Comment je suis arrivé au Duc des Lombards ? Je n'en ai aucune idée. Le lieu mythique qui vient de fêter ses dix ans était bondé. Il restait une seule place, avec coin de table pour poser sa bière. Je me suis enfoncé dans le fauteuil, attendant le premier set de Take 3 pour un hommage à Thelonious Monk. Ils sont rapidement montés sur scène : Rémi Toulon, dit La Toulonne, cheveux longs noués pour l'occasion ; Philippe Chagne, aka Chantal, costard fraîchement repassé ; Robert Menières, alias Robbie, chemise rouge pétant.
Chacun s'est dirigé vers son instrument respectif, le piano et le Rhodes, le saxophone, la batterie. Le ring était prêt, le combat allait pouvoir démarrer. Je me suis cramponné comme j'ai pu, à ma bière et aux accoudoirs.
Ça a commencé fort. Le poum-tchak vibrait dans l'air, et le swing New Orleans giflait les murs et les visages. Les autres spectateurs, tout à leur assiette, entrecôte fichée dans l'estomac, levaient doucement des yeux ébahis vers le trio qui pulsait leur Monkish Gumbo. Monkish pour Thelonious et Gumbo pour le plat épicé qui nous vient de Louisiane. À défaut de place pour danser les têtes bougeaient, tandis que la chaleur commençait à monter au Duc. Pour calmer le jeu, ils jouèrent leur Blue Bossa à la Turque, assise sur cinq temps, sinon c'est trop facile. On avait tous besoin de se reposer avec des morceaux plus calmes, pour suivre le concert jusqu'au bout.
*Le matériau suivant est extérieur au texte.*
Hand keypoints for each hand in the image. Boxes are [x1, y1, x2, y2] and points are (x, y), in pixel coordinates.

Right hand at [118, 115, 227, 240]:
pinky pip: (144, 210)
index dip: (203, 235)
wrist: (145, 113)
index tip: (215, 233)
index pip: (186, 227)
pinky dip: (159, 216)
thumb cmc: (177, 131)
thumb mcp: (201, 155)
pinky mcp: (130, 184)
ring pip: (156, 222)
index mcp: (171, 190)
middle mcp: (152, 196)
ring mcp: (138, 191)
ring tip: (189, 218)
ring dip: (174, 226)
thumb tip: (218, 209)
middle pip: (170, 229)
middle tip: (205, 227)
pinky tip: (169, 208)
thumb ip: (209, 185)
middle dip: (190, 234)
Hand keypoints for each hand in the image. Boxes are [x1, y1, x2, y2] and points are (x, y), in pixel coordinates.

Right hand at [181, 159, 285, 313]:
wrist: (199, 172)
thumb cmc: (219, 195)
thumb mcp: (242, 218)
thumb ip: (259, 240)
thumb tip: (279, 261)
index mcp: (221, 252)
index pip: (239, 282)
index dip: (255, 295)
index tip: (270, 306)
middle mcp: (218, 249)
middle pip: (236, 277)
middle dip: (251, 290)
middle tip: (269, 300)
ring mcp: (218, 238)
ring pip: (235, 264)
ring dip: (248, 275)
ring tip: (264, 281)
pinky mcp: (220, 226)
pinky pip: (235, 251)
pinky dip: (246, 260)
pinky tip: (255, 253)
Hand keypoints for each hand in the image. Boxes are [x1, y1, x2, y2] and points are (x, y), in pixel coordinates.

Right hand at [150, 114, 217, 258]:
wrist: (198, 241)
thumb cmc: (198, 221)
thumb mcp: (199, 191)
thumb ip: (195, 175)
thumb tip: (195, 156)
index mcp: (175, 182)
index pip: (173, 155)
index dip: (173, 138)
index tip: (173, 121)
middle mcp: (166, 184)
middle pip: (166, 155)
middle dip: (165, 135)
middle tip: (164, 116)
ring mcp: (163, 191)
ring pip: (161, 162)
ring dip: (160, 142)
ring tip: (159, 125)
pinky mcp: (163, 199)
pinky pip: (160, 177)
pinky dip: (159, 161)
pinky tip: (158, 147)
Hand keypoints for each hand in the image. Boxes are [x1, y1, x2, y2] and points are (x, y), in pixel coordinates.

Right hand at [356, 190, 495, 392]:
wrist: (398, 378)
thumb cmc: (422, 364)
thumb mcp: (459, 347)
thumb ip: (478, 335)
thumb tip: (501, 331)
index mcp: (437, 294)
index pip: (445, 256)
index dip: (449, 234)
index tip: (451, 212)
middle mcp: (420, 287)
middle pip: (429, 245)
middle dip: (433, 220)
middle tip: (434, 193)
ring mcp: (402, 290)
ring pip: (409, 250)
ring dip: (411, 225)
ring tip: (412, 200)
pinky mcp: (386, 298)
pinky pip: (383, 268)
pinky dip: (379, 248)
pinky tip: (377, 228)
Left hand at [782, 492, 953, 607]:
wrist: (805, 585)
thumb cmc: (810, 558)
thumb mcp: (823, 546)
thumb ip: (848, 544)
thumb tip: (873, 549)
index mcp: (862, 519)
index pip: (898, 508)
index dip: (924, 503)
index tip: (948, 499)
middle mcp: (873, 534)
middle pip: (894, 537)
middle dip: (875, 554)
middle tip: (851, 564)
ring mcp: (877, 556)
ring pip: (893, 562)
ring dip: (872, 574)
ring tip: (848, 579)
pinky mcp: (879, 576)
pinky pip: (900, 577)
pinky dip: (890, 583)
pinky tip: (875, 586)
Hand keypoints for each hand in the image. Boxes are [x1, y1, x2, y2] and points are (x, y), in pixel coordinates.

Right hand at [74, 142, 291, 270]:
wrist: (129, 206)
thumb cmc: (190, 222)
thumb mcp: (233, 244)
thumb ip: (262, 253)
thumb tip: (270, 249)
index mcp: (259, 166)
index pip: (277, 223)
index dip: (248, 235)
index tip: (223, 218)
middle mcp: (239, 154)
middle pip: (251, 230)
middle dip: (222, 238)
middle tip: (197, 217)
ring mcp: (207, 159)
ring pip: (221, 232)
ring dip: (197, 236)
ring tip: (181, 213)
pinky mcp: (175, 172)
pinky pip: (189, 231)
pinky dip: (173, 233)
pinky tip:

Se demander s'ils avaient pris des substances illicites ce serait oublier les effets psychotropes du jazz. Rémi Toulon scrutait le public en parcourant son Fender Rhodes avec des airs de Raoul Duke dans Las Vegas Parano, produisant un son psychédélique. Applaudissements. C'était reparti pour une heure...
Je sortait repu, les tympans battants au son du Well You Needn't de Monk, prêt à m'enfoncer dans la nuit froide, les pupilles dilatées. Jusqu'à la prochaine fois.
Après deux albums en public, Take 3 retrouve le calme des studios pour enregistrer Gumbo. Production artisanale et soignée, le CD Gumbo est disponible sur commande, en passant par le site du groupe. Vous pourrez aussi y entendre des extraits. Mais prenez garde. Certains ne s'en sont jamais remis. Ils peuplent aujourd'hui les clubs de la Nouvelle-Orléans et ne dorment que quelques heures par nuit.
On peut les retrouver au River Café à Issy-Les-Moulineaux le 9 décembre ou encore au Jazz-club Lionel Hampton, au Méridien (75017), les 29 et 30 décembre.